Footballers arrive at grounds wearing them. Gamers are never out of them.  Kids communicate with their parents in sign language from under them. 

Sonic ear muffs or headphones are de rigeur.

We all need a hearing aid at some time in our lives.  For various reasons. To be able to hear some things some people say. Sometimes. And to enjoy music.

Or silence.

The sort of headphone you choose to wear over or around your ears depends largely on the size of your wallet and your head and how much you appreciate music and value silence.

Gary Lineker, Martin Keown, Owen Hargreaves, Rio Ferdinand and Alan Shearer have one thing in common. They are noise irritants.  At times, they need to be silenced.

Is there such a thing as high-quality, high-fidelity silence?

Certainly, especially when you have neighbours who have just been granted planning permission to demolish their home and rebuild it.  

If you work from home as I do – or pretend to – there is nothing worse or less conducive to getting things done than a cement mixer and pneumatic drill going full blast less than twenty yards from your laptop.  These days it is called noise pollution. I still know it as “a ‘kin din”.

Typing is difficult enough with your fingers in your ears and very punishing on the elbows but it’s made  far worse when your laptop is bouncing around the table and jumping up in  the air all the time. It’s hard to work on a laptop when you are trying to catch it all the time.

You could, of course, move to the nearest library. Or build your own sound-proofed bunker. Or a monastery.
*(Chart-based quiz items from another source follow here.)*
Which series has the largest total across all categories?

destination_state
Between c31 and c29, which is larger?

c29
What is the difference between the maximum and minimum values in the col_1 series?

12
Or, in the very modern way, bring them to you. 

Our kids have been brought up wearing Bose and Beats and  Apple airpods and Nuraloops.  Often I have thought that they listen more to the headphones than what was actually been played through them.

And I had always been skeptical about noise cancellation.
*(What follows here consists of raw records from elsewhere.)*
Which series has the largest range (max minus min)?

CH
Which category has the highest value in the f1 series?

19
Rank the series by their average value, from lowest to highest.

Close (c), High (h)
Then, when the hammering and sawing started and the scaffolding went up next door, I began a journey which ended in the attainment of peace and tranquility. 

I went to my nearest Curry’s where a man did a lot of talking and I did a lot of nodding although I couldn’t hear a word he was saying  because the headphones I was wearing were just as good and perhaps better than what I  presumed he was telling me they were.

So I purchased my first pair of this high-tech accessory.

Not for running in, or to download my workout playlist into. I bought them to guarantee absolute , uninterrupted, undisturbed, blissful silence. 

Smart silence.

To block out  annoying ambient sounds like workmen laughing and flobbing, radios playing, saw buzzing, generators throbbing, all the clattering and clanking and allowing me to focus on my work and concentrate on important things like what names to call my neighbours the next  time I see them.

It's called extreme audio downscaling and its beautiful.